Yesterday I provided evidence as part of a roundtable at the Local Government and Regeneration Committee of the Scottish Parliament on the Air Weapons and Licensing Bill 2014</a>, which contains clauses relating to Sexual Entertainment Venues. The range of experts present encompassed a wide range of views of the merits of a new, and separate, system of licensing for SEVs in Scotland which would follow E&W legislation in licensing SEVs in the same way that sex shops are licensed, with the possibility of refusal on the basis of inappropriateness of location, the uses of land in the vicinity or the state of the premise itself.
Regarding the introduction of such a licensing regime in Scotland as a foregone conclusion (noting previous cases which have shown that licensing boards in Scotland must limit their decisions regarding licensing to alcohol issues), I made a series of points which I think would result in a fairer, more robust system of regulation than the adoptive system of licensing in England and Wales:
1. I argued that the new licensing system should be mandatory, meaning all 32 licensing authorities must adopt the powers, and retrospectively adopt the 1982 powers relating to sex shops if they have not already done so. This is to avoid confusion and to encourage consistency of approach, noting there still remains a variegated landscape of regulation in England and Wales that is unhelpful to operators and confusing for the wider public.
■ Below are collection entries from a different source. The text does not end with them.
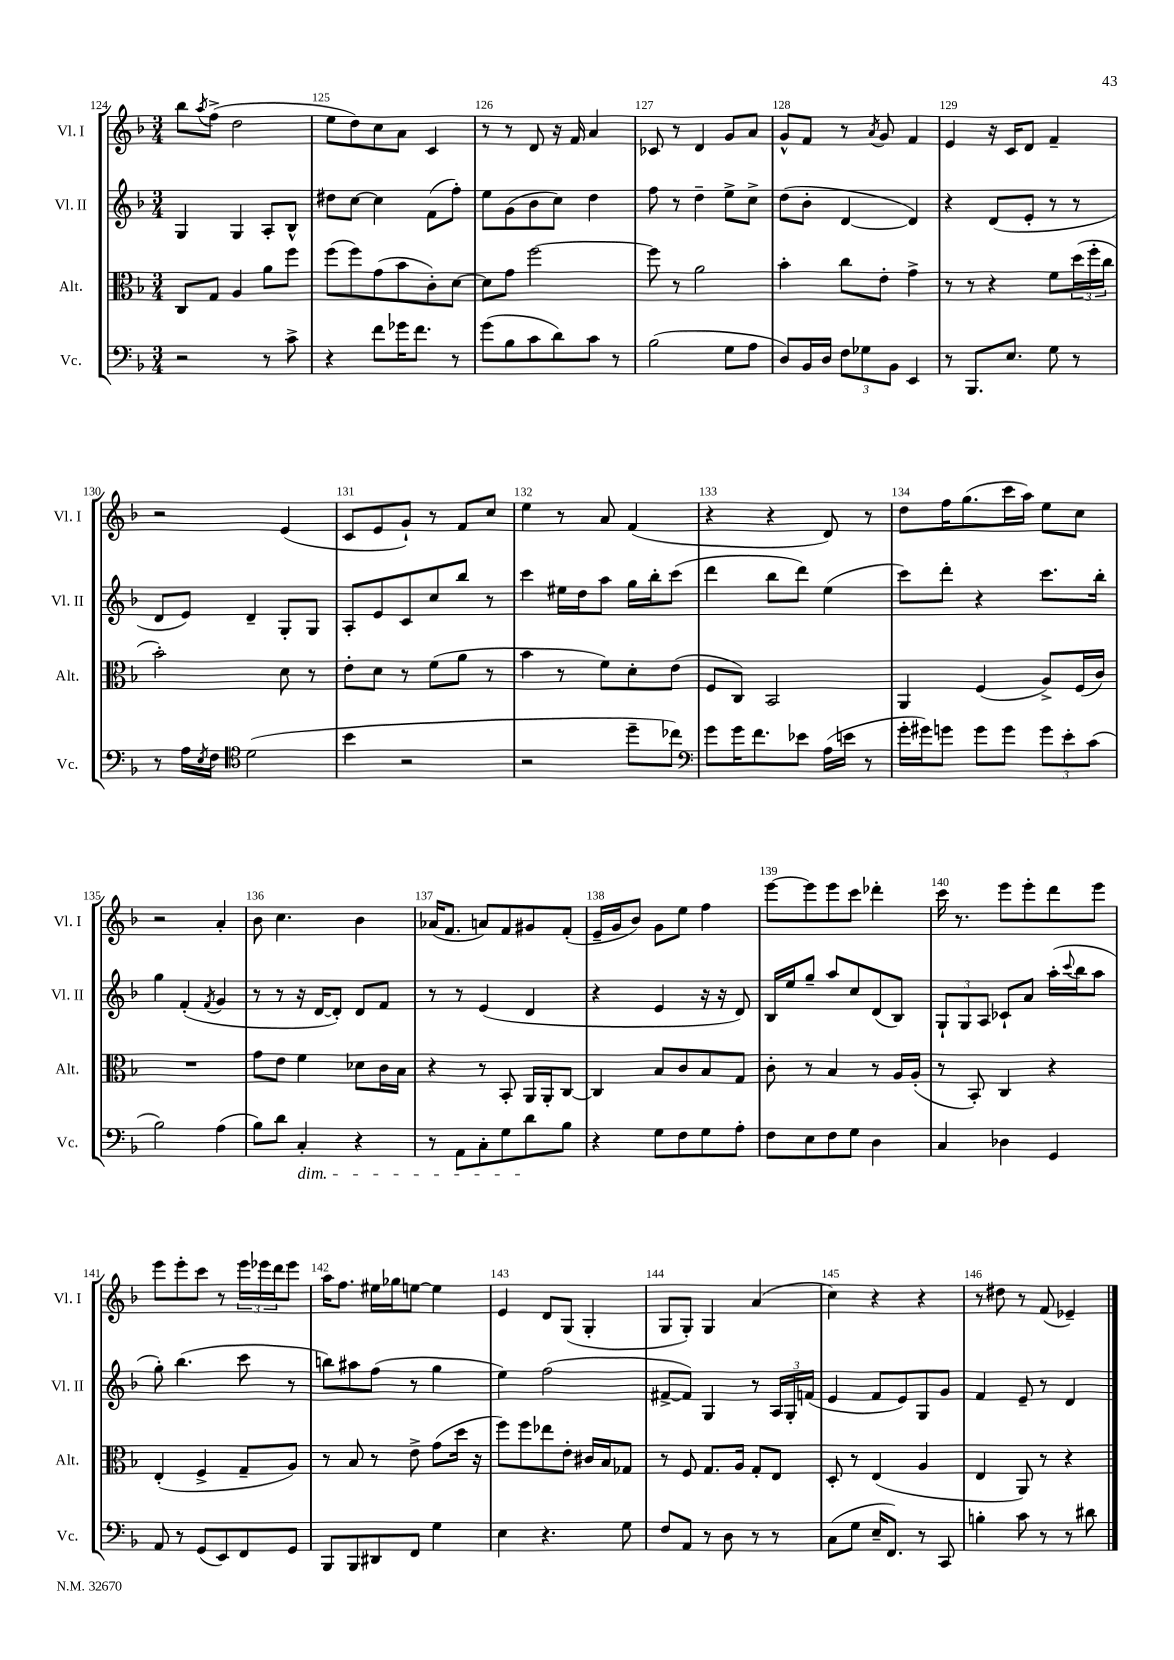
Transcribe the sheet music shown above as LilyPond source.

<<
\new StaffGroup <<
\new Staff = "s0" \with { instrumentName = "Vl. I" shortInstrumentName = "Vl. I" } {
    \clef treble \key f \major \numericTimeSignature \time 3/4
    bes''8 \acciaccatura { a''8 } f''8->( d''2 |
    e''8 d''8) c''8 a'8 c'4 |
    r8 r8 d'8 r16 f'16 a'4 |
    ces'8 r8 d'4 g'8 a'8 |
    g'8-^ f'8 r8 \acciaccatura { a'8 } g'8 f'4 |
    e'4 r16 c'16 d'8 f'4-- |
    r2 e'4( |
    c'8 e'8 g'8-!) r8 f'8 c''8 |
    e''4 r8 a'8 f'4( |
    r4 r4 d'8) r8 |
    d''8 f''16 g''8.( c'''16 a''16) e''8 c''8 |
    r2 a'4-. |
    bes'8 c''4. bes'4 |
    aes'16( f'8. a'8) f'8 gis'8 f'8-.( |
    e'16-- g'16 bes'8) g'8 e''8 f''4 |
    e'''8~ e'''8 e'''8 c'''8 des'''4-. |
    c'''16 r8. e'''8 e'''8-. d'''8 e'''8 |
    e'''8 e'''8-. c'''8 r8 \tuplet 3/2 { e'''16 ees'''16 d'''16 } ees'''8 |
    a''16 f''8. eis''16 ges''16 e''8~ e''4 |
    e'4 d'8 g8( g4-. |
    g8 g8-.) g4 a'4( |
    c''4) r4 r4 |
    r8 dis''8 r8 f'8( ees'4--) \bar "|." |
}
\new Staff = "s1" \with { instrumentName = "Vl. II" shortInstrumentName = "Vl. II" } {
    \clef treble \key f \major \numericTimeSignature \time 3/4
    g4 g4 a8-. bes8-^ |
    dis''8 c''8~ c''4 f'8( f''8-.) |
    e''8 g'8( bes'8 c''8) d''4 |
    f''8 r8 d''4-- e''8-> c''8-> |
    d''8( bes'8-. d'4~ d'4) |
    r4 d'8( e'8-. r8 r8 |
    d'8 e'8) d'4-- g8-. g8 |
    a8-. e'8 c'8 c''8 bes''8 r8 |
    c'''4 eis''16 d''16 a''8 g''16 bes''16-. c'''8( |
    d'''4 bes''8 d'''8) e''4( |
    c'''8) d'''8-. r4 c'''8. bes''16-. |
    g''4 f'4-.( \acciaccatura { f'8 } g'4 |
    r8 r8 r16 d'16~ d'8-.) d'8 f'8 |
    r8 r8 e'4( d'4 |
    r4 e'4 r16 r16 d'8) |
    bes16 e''16 g''8-- a''8 c''8 d'8( bes8) |
    \tuplet 3/2 { g8-! g8 a8 } ces'8-! a'8 a''16-.( \appoggiatura { c'''8 } bes''16 a''8 |
    g''8-.) bes''4.( c'''8 r8 |
    b''8) ais''8 f''8( r8 g''4 |
    e''4) f''2( |
    fis'8~-> fis'8) g4 r8 \tuplet 3/2 { a16 g16-. f'16( } |
    e'4 f'8 e'8) g8 g'8 |
    f'4 e'8-- r8 d'4 \bar "|." |
}
\new Staff = "s2" \with { instrumentName = "Alt." shortInstrumentName = "Alt." } {
    \clef alto \key f \major \numericTimeSignature \time 3/4
    c8 g8 a4 a'8 f''8 |
    f''8( f''8) g'8( bes'8 c'8-.) d'8~ |
    d'8 g'8 f''2~ |
    f''8 r8 a'2 |
    bes'4-. c''8 e'8-. g'4-> |
    r8 r8 r4 f'8 \tuplet 3/2 { d''16( f''16-. c''16 } |
    bes'2-.) d'8 r8 |
    e'8-. d'8 r8 f'8( a'8 r8 |
    bes'4 r8 f'8) d'8-. e'8( |
    f8 c8) bes,2 |
    a,4 f4( a8->) f16( c'16) |
    R2. |
    g'8 e'8 f'4 des'8 c'16 bes16 |
    r4 r8 bes,8-. a,16 a,16-. c8~ |
    c4 bes8 c'8 bes8 g8 |
    c'8-. r8 bes4 r8 a16 a16-.( |
    r8 bes,8-.) c4 r4 |
    e4-.( f4-> g8-- a8) |
    r8 bes8 r8 e'8-> g'8( d''16 r16 |
    f''8) f''8 ees''8 e'8-. cis'16 bes16 ges8 |
    r8 f8 g8. a16 g8-. e8 |
    d8-. r8 e4( a4 |
    e4 a,8) r8 r4 \bar "|." |
}
\new Staff = "s3" \with { instrumentName = "Vc." shortInstrumentName = "Vc." } {
    \clef bass \key f \major \numericTimeSignature \time 3/4
    r2 r8 c'8-> |
    r4 f'8 ges'16 f'8. r8 |
    g'8( bes8 c'8 d'8) c'8 r8 |
    bes2( g8 a8 |
    d8) bes,16 d16 \tuplet 3/2 { f8 ges8 bes,8 } e,4 |
    r8 bes,,8. e8. g8 r8 |
    r8 a16 \acciaccatura { e8 } f16 \clef tenor d'2( |
    bes'4 r2 |
    r2 d''8-- ces''8) |
    \clef bass g'8 g'16 f'8. ees'8 a16( e'16 r8 |
    g'16-. gis'16) g'8 g'8 g'8 \tuplet 3/2 { g'8 e'8-. c'8( } |
    bes2) a4( |
    bes8) d'8 c4-.\dim r4 |
    r8 a,8 c8-. g8 d'8\! bes8 |
    r4 g8 f8 g8 a8-. |
    f8 e8 f8 g8 d4 |
    c4 des4 g,4 |
    a,8 r8 g,8( e,8) f,8 g,8 |
    bes,,8 bes,,8 dis,8 f,8 g4 |
    e4 r4. g8 |
    f8 a,8 r8 d8 r8 r8 |
    c8( g8 e16-- f,8.) r8 c,8 |
    b4-. c'8 r8 r8 dis'8 \bar "|." |
}
>>
>>
\layout { \context { \Score currentBarNumber = #124 \override BarNumber.break-visibility = ##(#f #t #t) barNumberVisibility = #all-bar-numbers-visible } }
I think the requirement for local authorities to consult over adoption has been a huge waste of time and money in E&W (not least because many local authorities ignore the outcomes of consultation!)
2. I argued that the definition of sexual entertainment should be modified to read (at 45A, para 3 of the proposed amendments) ‘sexual entertainment is any live performance involving a display of nudity which can be reasonably assumed, whether by verbal, or other means, including advertising, to be provided solely or principally for the purposes of sexual stimulation’. I also argued that an additional clause needs to be added at 45A para 7 indicating ‘This shall exempt any premise resorted to by more than one woman or man for the purposes of prostitution or free fornication’ (something necessary to exclude the possibility that swingers’ clubs, gay encounter bars or massage parlours where sexual services are sold might obtain SEV licences).
3. I argued for striking all clauses in Para 5 subsection 5 making reference to the possibility of nil limits as each and every case needs to be decided on its merits. I find it absurd that local authorities are able to determine localities in advance given the definition of localities will depend according to the fact of the case at the time the determination is made. Nil limits are hence legally unreasonable and indefensible, and place a large burden of proof onto local authority licensing officers who must ‘from time to time’ review any such policy.
4. I argued against bespoke local policy with the legislation simply arguing each case needs to be considered in relation to its merits. There are only 17 or so clubs in Scotland, and if multiple Las are forced to evolve policies for sex establishments this would seem to be burdensome and unnecessary. Instead, the legislation should make clearer what the basis for a refusal of a licence might be. Based on my research on attitudes to SEVS, I suggested inserting, under 5d, the committee may have consideration of ‘the use to which any premise in the vicinity is put, paying particular attention to the proximity of residential premises, educational facilities, spaces of worship and other community facilities
5. I argued that the 1982 Schedule concerning sex shops needs to be modified so that it is clear that conditions can be imposed which relate to advertising and signage in, on and in the vicinity of, a premise.
So my hope is that if the bill is passed, it is in modified form taking on board a recognition that some of the definitions enshrined in the legislation have proved moot in England and Wales, and that the Scottish Parliament enshrine certain guidelines and intentions in the legislation rather than publishing any supplementary or secondary guidance, which is not admissible in legal appeals. This said, most of the discussion revolved around (i) how to distinguish striptease from art and (ii) whether venues offering occasional striptease should be exempt in any way, so I am not sure my messages about legal proportionality, clear definitions and the unreasonableness of nil limits will have any influence on the ultimate Act.
Interesting to see my comments were misinterpreted by some as a call for tighter regulation of lap dancing clubs rather than a fairer form of regulation: there also appears to be a widespread misunderstanding out there about the licensing of massage parlours and a denial that many of these fall into the definition of an SEV as framed in the current law.